Charging an EV in Australia: the basics
You charge an EV three ways, in roughly ascending order of speed and cost:
- A standard home power point (Level 1): Plug into a normal wall socket. Slow (think a full charge over a day or two) but it needs no special equipment, and it's fine if you drive short distances.
- A home wallbox (Level 2, AC): A dedicated 7–11kW charger installed at home. Most people charge overnight and wake up full. This is the cheapest, easiest way to run an EV and the single biggest reason home-chargers love them.
- Public fast charging (Level 3, DC): The fast chargers you see at service stations and shopping centres. Most EVs go from 10% to 80% in around half an hour, about the time it takes to grab a coffee. More expensive than home charging, but the backbone of longer trips.
The practical takeaway: if you have off-street parking and can install a wallbox, an EV will likely save you money from day one. If you rely entirely on public charging, do the sums carefully first, because the savings shrink.
The tax change that could matter more than any deal
If you're considering a novated lease through your employer, the timing question is bigger than any end-of-financial-year offer.
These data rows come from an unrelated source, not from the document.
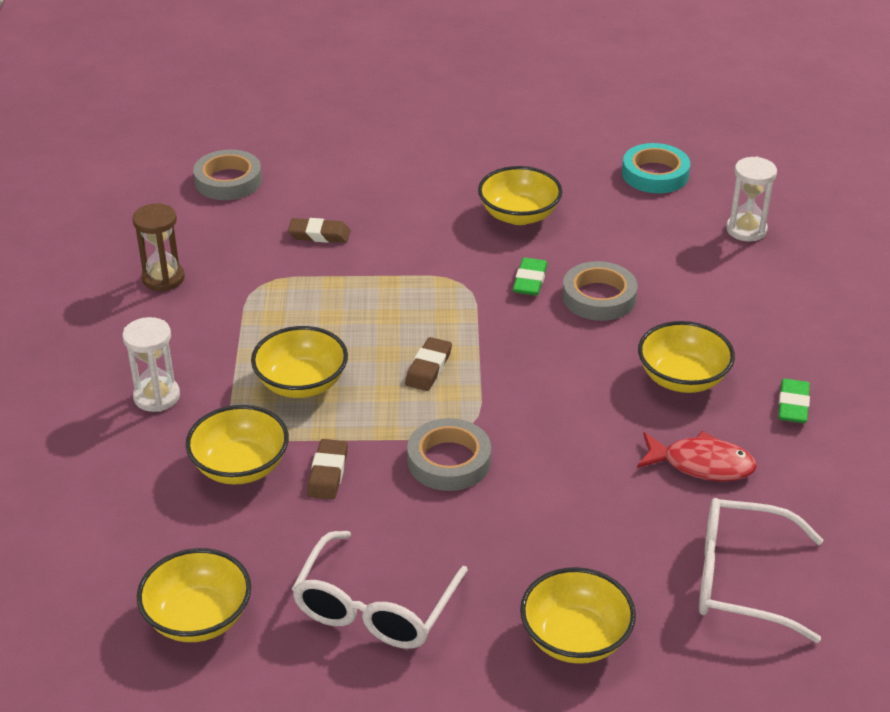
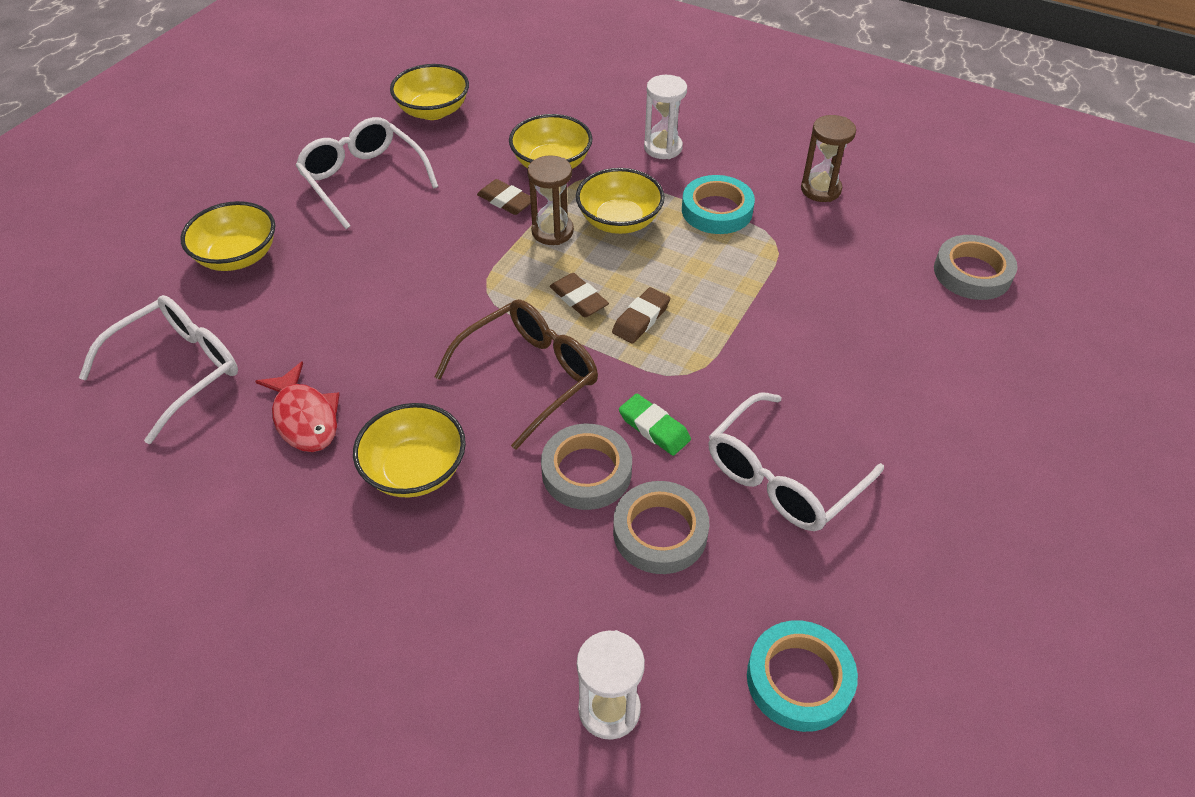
camera: 120 degrees right, 10 degrees up
(240, 329) = (717, 210): none -> turquoise tape
(319, 234) = (835, 303): brown eraser -> brown eraser (641, 319)
(350, 420) = (552, 231): none -> brown hourglass
(449, 461) = (459, 266): grey tape -> grey tape (660, 532)
(519, 215) = (782, 477): yellow bowl -> white glasses
(538, 360) = (530, 375): none -> brown glasses
(701, 464) = (305, 418): red fish -> red fish turned 75 degrees counterclockwise
(793, 405) = (301, 539): green eraser -> none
Eligible battery-electric vehicles priced under the luxury car tax threshold (currently $91,387) are exempt from Fringe Benefits Tax under the federal Electric Car Discount. In practice, that lets you pay for the car and its running costs (charging, rego, insurance and servicing) from your pre-tax salary, which can save salary-packagers thousands of dollars a year.
That break is under government review (running since February 2026 and due to report by mid-2027). Based on changes flagged so far:
- Until 31 March 2027: Nothing changes. EVs under the LCT threshold stay fully FBT-exempt.
- From 1 April 2027: EVs priced over about $75,000 are proposed to move to a reduced 25% FBT discount, while cars under $75,000 keep the full exemption.
- From 1 April 2029: All eligible EVs are proposed to move to the 25% discount.
Here's the part that matters most: existing novated leases are expected to be grandfathered, so a lease you start under today's rules should keep that treatment for its full term. That's the real "lock it in now" argument, especially on pricier EVs.
One important caveat: these changes are proposed, not law, and everyone's tax position is different. We're a comparison site, not your accountant, so treat this as general info and get advice from a qualified tax professional or your salary-packaging provider before you decide.
Is an electric car right for you?
EVs suit a lot of people now, but not everyone. A quick gut-check:
- An EV probably makes sense if you can charge at home, you do most of your driving around town and on regular commutes and you'll keep the car long enough to bank the running-cost savings.
- Think harder if you can't charge at home, you regularly drive very long distances in areas with sparse fast-charging or you change cars every couple of years (depreciation on newer brands can sting).
For a lot of Australian households, the deciding factor isn't range anxiety. It's whether there's a power point near where you park.